Input data section start
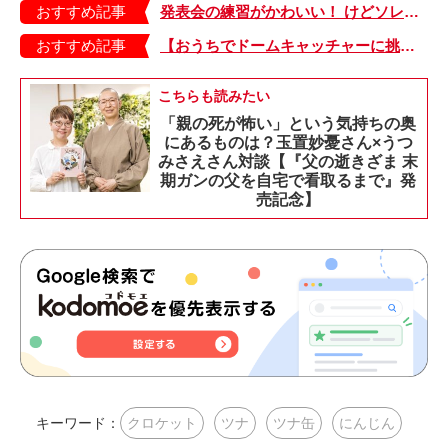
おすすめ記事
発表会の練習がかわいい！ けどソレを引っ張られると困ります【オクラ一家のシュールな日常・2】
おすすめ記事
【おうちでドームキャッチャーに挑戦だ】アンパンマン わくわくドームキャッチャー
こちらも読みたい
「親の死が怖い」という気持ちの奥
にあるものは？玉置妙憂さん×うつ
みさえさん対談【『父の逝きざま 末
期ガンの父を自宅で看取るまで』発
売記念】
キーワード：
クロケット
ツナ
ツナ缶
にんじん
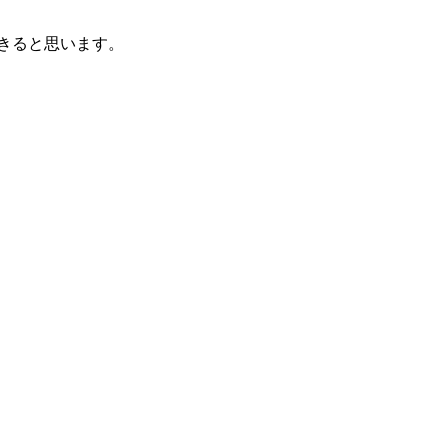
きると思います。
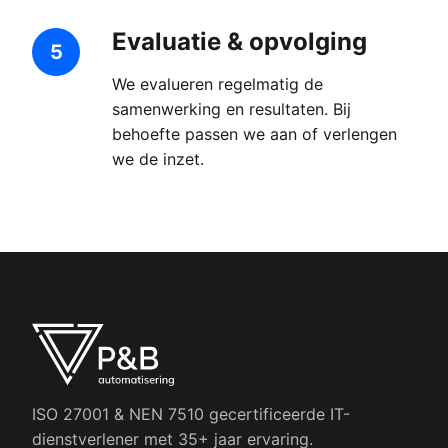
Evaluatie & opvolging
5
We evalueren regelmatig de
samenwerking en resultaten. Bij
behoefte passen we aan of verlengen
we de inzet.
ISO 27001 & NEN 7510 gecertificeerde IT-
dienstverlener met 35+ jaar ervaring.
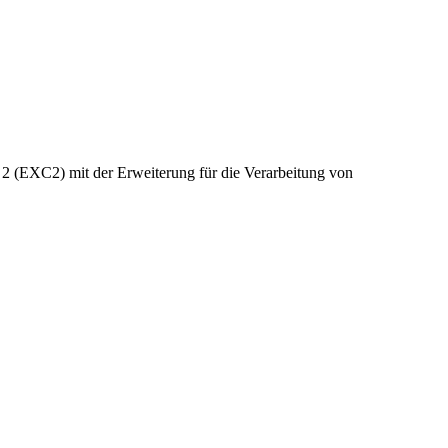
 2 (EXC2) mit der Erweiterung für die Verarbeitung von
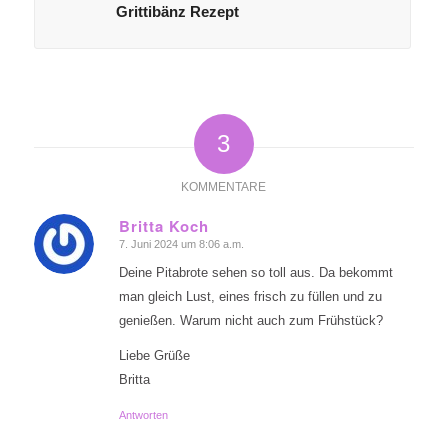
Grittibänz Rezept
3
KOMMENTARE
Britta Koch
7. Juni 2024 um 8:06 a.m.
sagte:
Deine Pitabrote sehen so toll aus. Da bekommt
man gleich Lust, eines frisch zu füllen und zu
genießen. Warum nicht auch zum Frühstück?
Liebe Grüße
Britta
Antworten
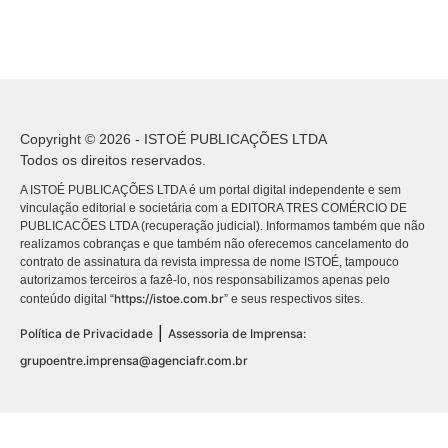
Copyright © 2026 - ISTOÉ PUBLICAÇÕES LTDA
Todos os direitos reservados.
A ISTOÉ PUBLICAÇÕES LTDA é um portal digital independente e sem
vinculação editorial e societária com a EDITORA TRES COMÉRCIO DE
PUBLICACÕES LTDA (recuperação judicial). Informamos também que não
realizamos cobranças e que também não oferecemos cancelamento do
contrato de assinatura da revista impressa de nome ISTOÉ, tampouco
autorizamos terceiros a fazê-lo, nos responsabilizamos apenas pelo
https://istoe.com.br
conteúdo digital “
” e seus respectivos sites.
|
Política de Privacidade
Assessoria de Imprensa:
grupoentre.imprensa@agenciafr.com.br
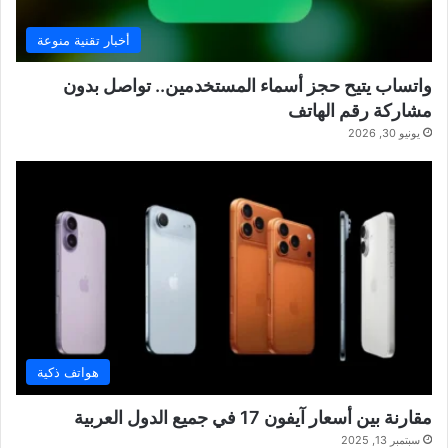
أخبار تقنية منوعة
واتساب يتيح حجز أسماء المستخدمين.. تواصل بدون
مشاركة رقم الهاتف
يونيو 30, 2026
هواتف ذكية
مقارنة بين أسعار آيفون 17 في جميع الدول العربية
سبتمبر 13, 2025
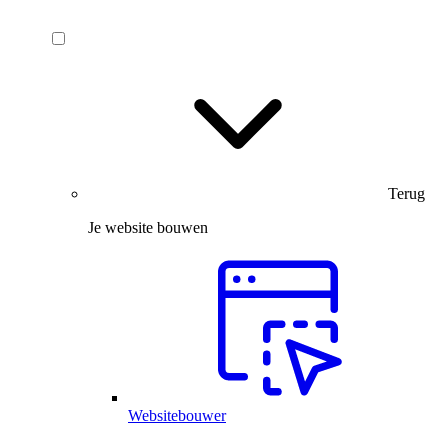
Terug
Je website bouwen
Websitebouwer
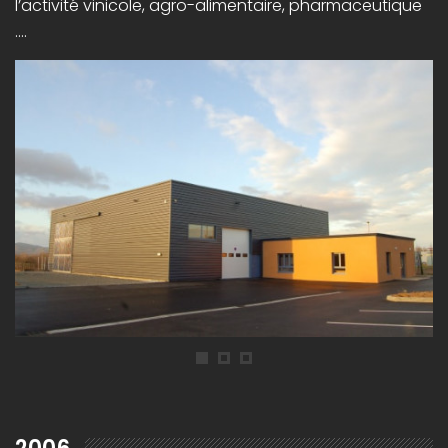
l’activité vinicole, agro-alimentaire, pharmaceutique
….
Input data section end
• [Exercise goal]: Please copy the entries from the line containing "2 (EXC2) mit" through the end of the entries, swapping "Antworten" for "Reply" and keeping everything else the same. Leave the pictures out.

• [Task output]:
 2 (EXC2) mit der Erweiterung für die Verarbeitung von
Grittibänz Rezept
3
KOMMENTARE
Britta Koch
7. Juni 2024 um 8:06 a.m.
sagte:
Deine Pitabrote sehen so toll aus. Da bekommt
man gleich Lust, eines frisch zu füllen und zu
genießen. Warum nicht auch zum Frühstück?
Liebe Grüße
Britta
Reply
Copyright © 2026 - ISTOÉ PUBLICAÇÕES LTDA
Todos os direitos reservados.
A ISTOÉ PUBLICAÇÕES LTDA é um portal digital independente e sem
vinculação editorial e societária com a EDITORA TRES COMÉRCIO DE
PUBLICACÕES LTDA (recuperação judicial). Informamos também que não
realizamos cobranças e que também não oferecemos cancelamento do
contrato de assinatura da revista impressa de nome ISTOÉ, tampouco
autorizamos terceiros a fazê-lo, nos responsabilizamos apenas pelo
https://istoe.com.br
conteúdo digital “
” e seus respectivos sites.
|
Política de Privacidade
Assessoria de Imprensa:
grupoentre.imprensa@agenciafr.com.br
أخبار تقنية منوعة
واتساب يتيح حجز أسماء المستخدمين.. تواصل بدون
مشاركة رقم الهاتف
يونيو 30, 2026
هواتف ذكية
مقارنة بين أسعار آيفون 17 في جميع الدول العربية
سبتمبر 13, 2025
Terug
Je website bouwen
Websitebouwer
l’activité vinicole, agro-alimentaire, pharmaceutique
….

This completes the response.